"""

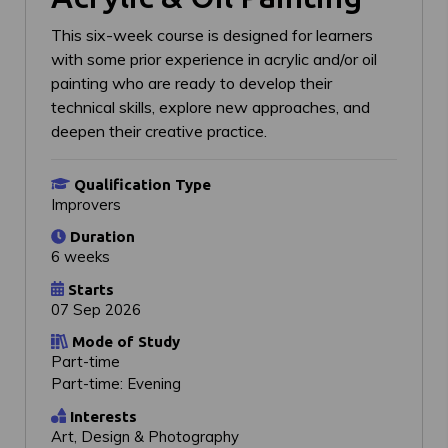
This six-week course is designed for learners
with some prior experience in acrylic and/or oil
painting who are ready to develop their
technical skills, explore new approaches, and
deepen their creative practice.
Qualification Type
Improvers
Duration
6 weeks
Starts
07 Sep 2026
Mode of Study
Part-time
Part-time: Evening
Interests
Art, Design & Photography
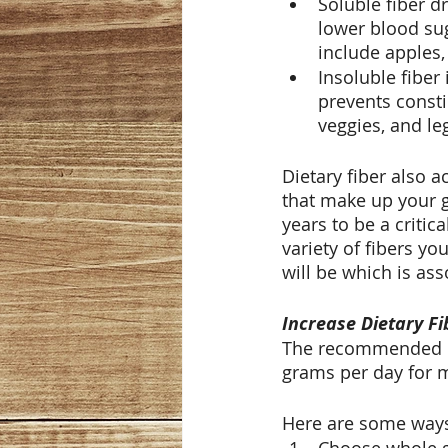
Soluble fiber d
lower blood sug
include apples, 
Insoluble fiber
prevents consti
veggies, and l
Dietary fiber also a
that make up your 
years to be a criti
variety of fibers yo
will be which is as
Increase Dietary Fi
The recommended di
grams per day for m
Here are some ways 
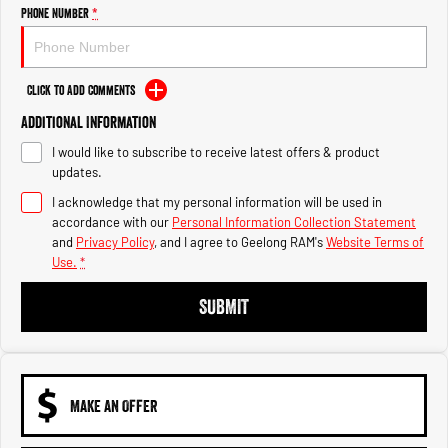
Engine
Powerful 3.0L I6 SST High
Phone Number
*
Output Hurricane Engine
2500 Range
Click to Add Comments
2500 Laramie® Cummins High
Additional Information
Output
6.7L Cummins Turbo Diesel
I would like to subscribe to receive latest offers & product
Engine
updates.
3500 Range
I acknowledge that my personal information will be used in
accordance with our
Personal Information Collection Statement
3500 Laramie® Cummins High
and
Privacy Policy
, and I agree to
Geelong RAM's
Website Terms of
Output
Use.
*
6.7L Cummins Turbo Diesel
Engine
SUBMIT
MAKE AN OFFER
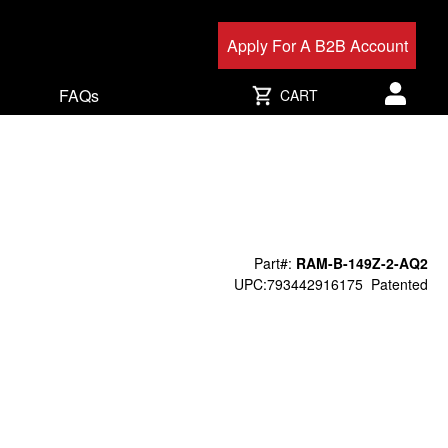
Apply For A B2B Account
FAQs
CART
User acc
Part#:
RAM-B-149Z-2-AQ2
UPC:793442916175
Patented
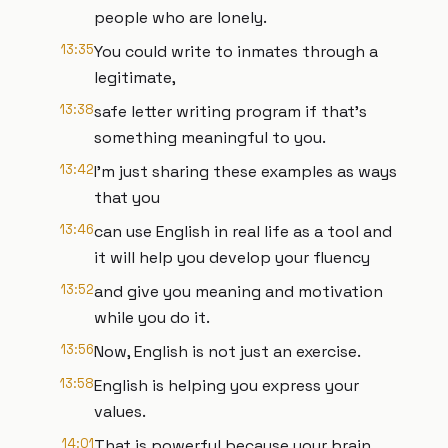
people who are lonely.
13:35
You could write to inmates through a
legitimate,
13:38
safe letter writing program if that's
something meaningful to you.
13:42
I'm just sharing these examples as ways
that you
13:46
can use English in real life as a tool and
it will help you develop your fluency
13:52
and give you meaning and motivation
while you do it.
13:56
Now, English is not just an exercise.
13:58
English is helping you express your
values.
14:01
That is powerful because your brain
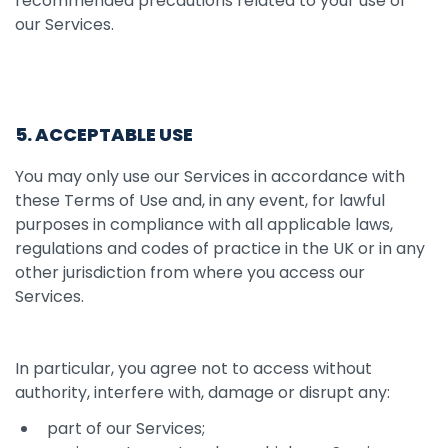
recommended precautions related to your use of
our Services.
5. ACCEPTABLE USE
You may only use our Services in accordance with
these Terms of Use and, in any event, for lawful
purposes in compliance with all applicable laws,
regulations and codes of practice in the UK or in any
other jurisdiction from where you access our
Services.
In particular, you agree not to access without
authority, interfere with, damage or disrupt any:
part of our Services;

"""

TASK BRIEF:
For each line above, output its wording exactly and leave out any picture.

RESPONSE TO THE TASK:
This six-week course is designed for learners
with some prior experience in acrylic and/or oil
painting who are ready to develop their
technical skills, explore new approaches, and
deepen their creative practice.
Qualification Type
Improvers
Duration
6 weeks
Starts
07 Sep 2026
Mode of Study
Part-time
Part-time: Evening
Interests
Art, Design & Photography
Soluble fiber d
lower blood sug
include apples, 
Insoluble fiber
prevents consti
veggies, and l
Dietary fiber also a
that make up your 
years to be a criti
variety of fibers yo
will be which is as
Increase Dietary Fi
The recommended di
grams per day for m
Here are some ways 
Engine
Powerful 3.0L I6 SST High
Phone Number
*
Output Hurricane Engine
2500 Range
Click to Add Comments
2500 Laramie® Cummins High
Additional Information
Output
6.7L Cummins Turbo Diesel
I would like to subscribe to receive latest offers & product
Engine
updates.
3500 Range
I acknowledge that my personal information will be used in
accordance with our
Personal Information Collection Statement
3500 Laramie® Cummins High
and
Privacy Policy
, and I agree to
Geelong RAM's
Website Terms of
Output
Use.
*
6.7L Cummins Turbo Diesel
Engine
SUBMIT
MAKE AN OFFER
Apply For A B2B Account
FAQs
CART
User acc
Part#:
RAM-B-149Z-2-AQ2
UPC:793442916175
Patented
people who are lonely.
13:35
You could write to inmates through a
legitimate,
13:38
safe letter writing program if that's
something meaningful to you.
13:42
I'm just sharing these examples as ways
that you
13:46
can use English in real life as a tool and
it will help you develop your fluency
13:52
and give you meaning and motivation
while you do it.
13:56
Now, English is not just an exercise.
13:58
English is helping you express your
values.
14:01
That is powerful because your brain
recommended precautions related to your use of
our Services.
5. ACCEPTABLE USE
You may only use our Services in accordance with
these Terms of Use and, in any event, for lawful
purposes in compliance with all applicable laws,
regulations and codes of practice in the UK or in any
other jurisdiction from where you access our
Services.
In particular, you agree not to access without
authority, interfere with, damage or disrupt any:
part of our Services;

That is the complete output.